▸ **Your objective**:
Copy word for word the passage of the workplace weight-loss article between "BOSTON (Wednesday, February" and "of Clinical Nutrition.", inclusive.

BOSTON (Wednesday, February 20, 2013)- Workplace-based programs that include dietary advice coupled with behavioral counseling appear to be a promising approach for men and women with significant weight loss goals, based on the results of a pilot study conducted by researchers at the Jean Mayer USDA Human Nutrition Research Center on Aging (HNRCA) at Tufts University. Employees enrolled in the intervention arm of a randomized controlled trial lost on average, 18 pounds over a six-month period compared to a two pound weight gain in a control group. The study results are published online ahead of print by the American Journal of Clinical Nutrition.
"Although previous research has focused on weight loss interventions based in office settings, those studies that we are aware of report modest weight loss over periods ranging from three months to two years. To the best of our knowledge, our approach is unique because of the inclusion of a strong behavioral component," says Senior Author Sai Krupa Das, Ph.D., a scientist in the Energy Metabolism Laboratory at the USDA HNRCA at Tufts University. "Over the course of the intervention, a counselor with training in both nutrition and behavior modification met at first weekly and later bi-weekly with the participants as a group during their lunch hour. In these sessions, discussions focused on strategies for menu planning, portion control and managing hunger, as well as dealing with stress-related and emotional eating. The participants also received individual support in a weekly e-mail exchange with the counselor."

▸ **Records**:

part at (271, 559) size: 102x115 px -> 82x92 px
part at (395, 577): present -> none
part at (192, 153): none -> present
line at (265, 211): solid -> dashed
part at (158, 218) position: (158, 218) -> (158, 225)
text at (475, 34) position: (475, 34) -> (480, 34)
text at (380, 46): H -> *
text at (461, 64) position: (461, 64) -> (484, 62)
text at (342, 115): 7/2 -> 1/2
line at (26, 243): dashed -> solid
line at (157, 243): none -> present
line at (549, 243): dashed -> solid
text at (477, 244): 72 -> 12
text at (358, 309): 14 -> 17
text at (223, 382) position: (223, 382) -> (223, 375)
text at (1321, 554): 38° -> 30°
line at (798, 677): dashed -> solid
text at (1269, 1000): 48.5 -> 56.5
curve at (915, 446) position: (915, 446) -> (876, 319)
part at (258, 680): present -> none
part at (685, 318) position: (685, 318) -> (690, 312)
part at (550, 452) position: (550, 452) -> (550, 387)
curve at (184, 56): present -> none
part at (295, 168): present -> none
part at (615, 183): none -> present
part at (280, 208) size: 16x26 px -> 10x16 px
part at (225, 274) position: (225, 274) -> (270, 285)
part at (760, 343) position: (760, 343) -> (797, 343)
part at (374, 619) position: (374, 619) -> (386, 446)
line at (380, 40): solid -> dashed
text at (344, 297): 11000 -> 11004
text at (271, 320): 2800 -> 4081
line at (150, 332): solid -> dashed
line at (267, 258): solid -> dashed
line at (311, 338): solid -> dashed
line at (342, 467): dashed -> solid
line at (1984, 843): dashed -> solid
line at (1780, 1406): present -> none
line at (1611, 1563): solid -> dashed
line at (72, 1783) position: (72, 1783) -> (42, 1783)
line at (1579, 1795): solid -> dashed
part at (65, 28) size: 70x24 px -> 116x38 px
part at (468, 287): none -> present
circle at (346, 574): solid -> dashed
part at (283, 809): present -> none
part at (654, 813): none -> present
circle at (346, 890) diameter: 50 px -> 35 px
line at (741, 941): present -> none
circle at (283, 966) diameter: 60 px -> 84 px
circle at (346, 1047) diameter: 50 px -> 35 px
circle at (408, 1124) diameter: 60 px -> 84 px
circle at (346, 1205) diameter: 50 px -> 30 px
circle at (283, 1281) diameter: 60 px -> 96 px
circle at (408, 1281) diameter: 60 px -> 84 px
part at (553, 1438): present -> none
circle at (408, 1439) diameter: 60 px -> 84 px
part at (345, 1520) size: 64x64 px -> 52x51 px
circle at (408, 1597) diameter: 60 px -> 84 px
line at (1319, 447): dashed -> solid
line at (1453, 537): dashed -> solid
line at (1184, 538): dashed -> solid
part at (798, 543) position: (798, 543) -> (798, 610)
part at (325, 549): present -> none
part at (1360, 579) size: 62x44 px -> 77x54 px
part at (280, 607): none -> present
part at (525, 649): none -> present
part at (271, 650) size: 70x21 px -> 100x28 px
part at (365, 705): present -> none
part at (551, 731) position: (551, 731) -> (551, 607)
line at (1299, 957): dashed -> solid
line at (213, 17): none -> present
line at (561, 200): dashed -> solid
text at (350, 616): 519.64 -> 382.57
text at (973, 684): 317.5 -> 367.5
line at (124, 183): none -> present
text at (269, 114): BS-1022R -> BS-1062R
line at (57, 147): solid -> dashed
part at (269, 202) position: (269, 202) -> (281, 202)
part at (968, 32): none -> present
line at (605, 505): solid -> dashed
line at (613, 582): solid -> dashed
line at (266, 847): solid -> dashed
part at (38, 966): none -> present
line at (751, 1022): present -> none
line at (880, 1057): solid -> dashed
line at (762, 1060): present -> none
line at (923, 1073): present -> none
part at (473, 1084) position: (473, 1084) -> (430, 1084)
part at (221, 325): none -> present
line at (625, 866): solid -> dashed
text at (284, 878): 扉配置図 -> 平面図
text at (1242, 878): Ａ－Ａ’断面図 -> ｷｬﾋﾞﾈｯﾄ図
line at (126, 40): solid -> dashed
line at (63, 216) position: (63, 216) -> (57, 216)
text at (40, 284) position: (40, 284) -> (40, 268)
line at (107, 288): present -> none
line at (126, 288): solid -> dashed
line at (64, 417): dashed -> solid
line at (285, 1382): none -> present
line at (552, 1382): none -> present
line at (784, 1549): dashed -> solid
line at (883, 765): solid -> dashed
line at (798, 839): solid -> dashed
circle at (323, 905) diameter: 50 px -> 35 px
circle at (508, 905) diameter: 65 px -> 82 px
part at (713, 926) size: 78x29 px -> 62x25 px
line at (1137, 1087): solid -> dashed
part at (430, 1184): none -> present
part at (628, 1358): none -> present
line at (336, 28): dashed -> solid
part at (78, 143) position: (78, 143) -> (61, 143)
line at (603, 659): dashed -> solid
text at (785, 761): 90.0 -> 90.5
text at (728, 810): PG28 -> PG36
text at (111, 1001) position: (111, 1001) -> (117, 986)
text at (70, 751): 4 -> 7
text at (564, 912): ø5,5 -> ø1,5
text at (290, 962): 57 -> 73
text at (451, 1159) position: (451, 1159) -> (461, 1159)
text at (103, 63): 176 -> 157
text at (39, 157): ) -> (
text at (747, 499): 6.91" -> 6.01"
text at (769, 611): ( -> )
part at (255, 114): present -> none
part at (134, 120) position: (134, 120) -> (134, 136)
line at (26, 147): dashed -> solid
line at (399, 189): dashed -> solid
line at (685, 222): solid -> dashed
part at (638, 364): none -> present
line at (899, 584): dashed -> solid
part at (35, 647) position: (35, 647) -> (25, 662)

▸ **Result**:
BOSTON (Wednesday, February 20, 2013)- Workplace-based programs that include dietary advice coupled with behavioral counseling appear to be a promising approach for men and women with significant weight loss goals, based on the results of a pilot study conducted by researchers at the Jean Mayer USDA Human Nutrition Research Center on Aging (HNRCA) at Tufts University. Employees enrolled in the intervention arm of a randomized controlled trial lost on average, 18 pounds over a six-month period compared to a two pound weight gain in a control group. The study results are published online ahead of print by the American Journal of Clinical Nutrition.